_DESCRIPTION OF THE TASK_.
Please repeat, exactly and without pictures, the lines of the entries below that run from the one containing "(1181, 152) none" through the one containing "[1224,550,1241,561] 18 ->".

_DATA SHOWN_.
|---|

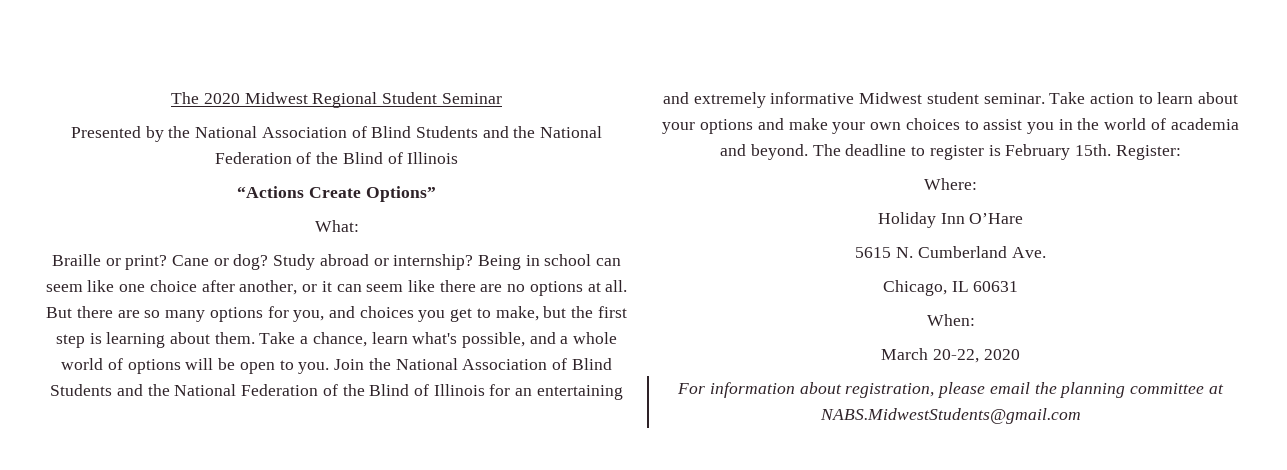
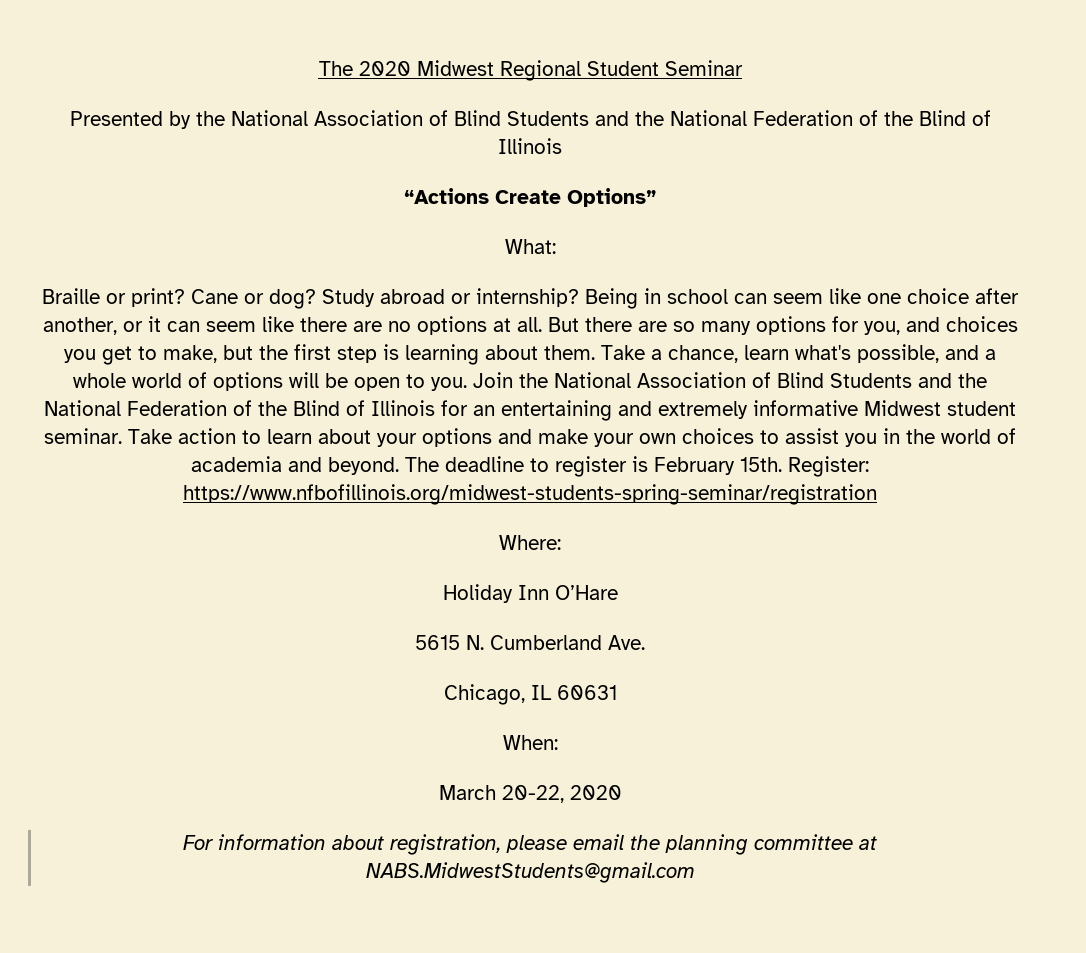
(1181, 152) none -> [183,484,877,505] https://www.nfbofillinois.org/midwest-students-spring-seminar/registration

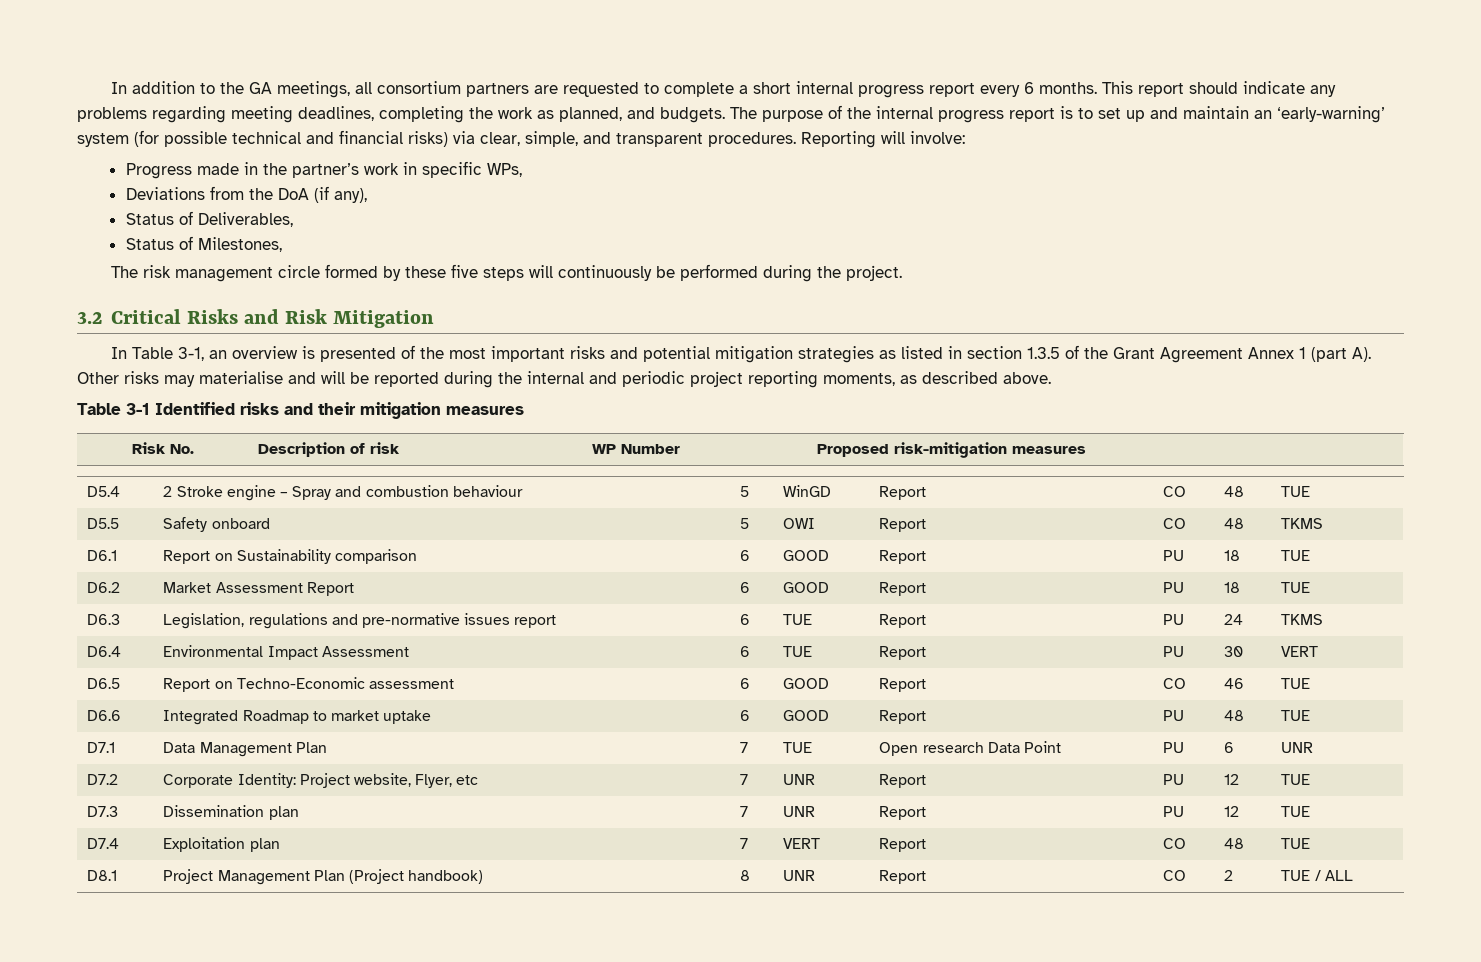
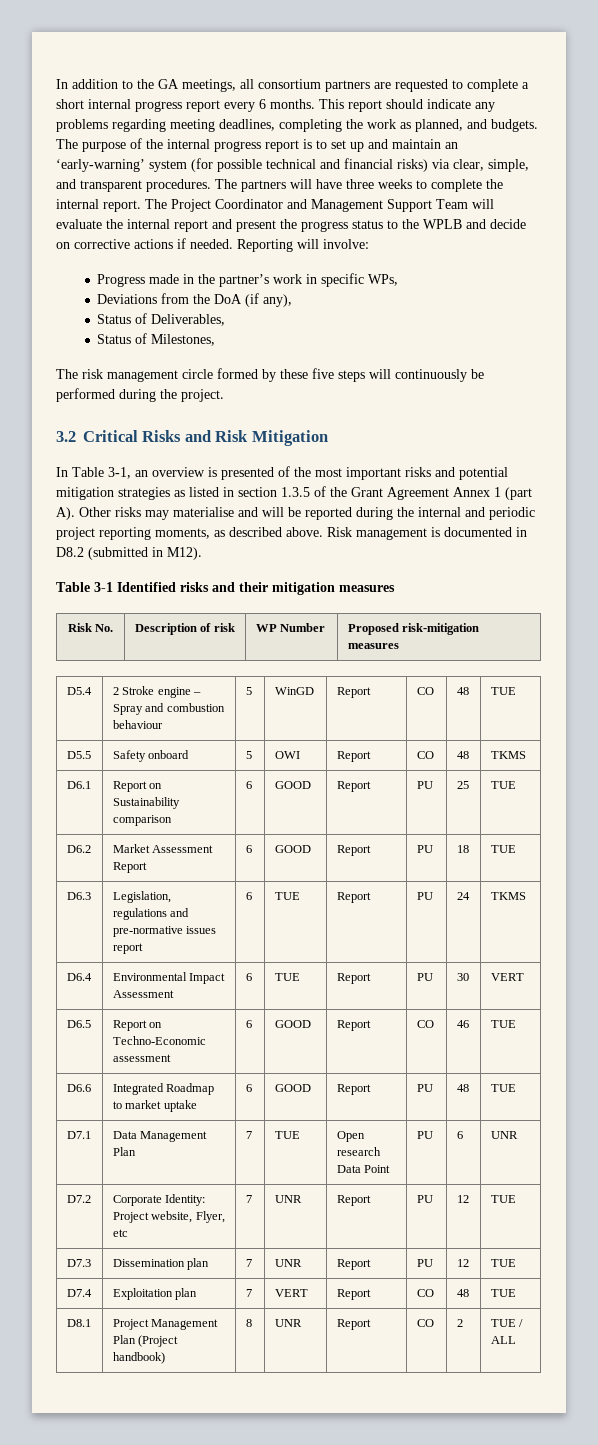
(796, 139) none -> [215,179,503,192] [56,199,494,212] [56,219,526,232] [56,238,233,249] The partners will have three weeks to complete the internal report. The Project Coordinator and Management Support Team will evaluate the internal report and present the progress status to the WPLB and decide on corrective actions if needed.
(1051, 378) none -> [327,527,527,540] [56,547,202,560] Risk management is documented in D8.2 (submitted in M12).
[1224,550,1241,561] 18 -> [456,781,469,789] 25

|---|

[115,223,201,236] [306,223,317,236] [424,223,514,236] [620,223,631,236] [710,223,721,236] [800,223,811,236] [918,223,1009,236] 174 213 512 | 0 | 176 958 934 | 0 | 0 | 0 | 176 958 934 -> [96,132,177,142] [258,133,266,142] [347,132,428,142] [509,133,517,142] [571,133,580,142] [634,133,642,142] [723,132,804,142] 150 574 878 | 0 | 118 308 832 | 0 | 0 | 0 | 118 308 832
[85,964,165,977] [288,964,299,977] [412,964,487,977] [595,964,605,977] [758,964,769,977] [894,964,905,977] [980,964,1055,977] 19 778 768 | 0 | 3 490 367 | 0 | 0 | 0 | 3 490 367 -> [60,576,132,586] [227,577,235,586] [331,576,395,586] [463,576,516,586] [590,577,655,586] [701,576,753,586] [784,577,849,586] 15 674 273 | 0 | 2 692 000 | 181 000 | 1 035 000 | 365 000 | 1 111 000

|---|

_EXPECTED ANSWER_.
(1181, 152) none -> [183,484,877,505] https://www.nfbofillinois.org/midwest-students-spring-seminar/registration

(796, 139) none -> [215,179,503,192] [56,199,494,212] [56,219,526,232] [56,238,233,249] The partners will have three weeks to complete the internal report. The Project Coordinator and Management Support Team will evaluate the internal report and present the progress status to the WPLB and decide on corrective actions if needed.
(1051, 378) none -> [327,527,527,540] [56,547,202,560] Risk management is documented in D8.2 (submitted in M12).
[1224,550,1241,561] 18 -> [456,781,469,789] 25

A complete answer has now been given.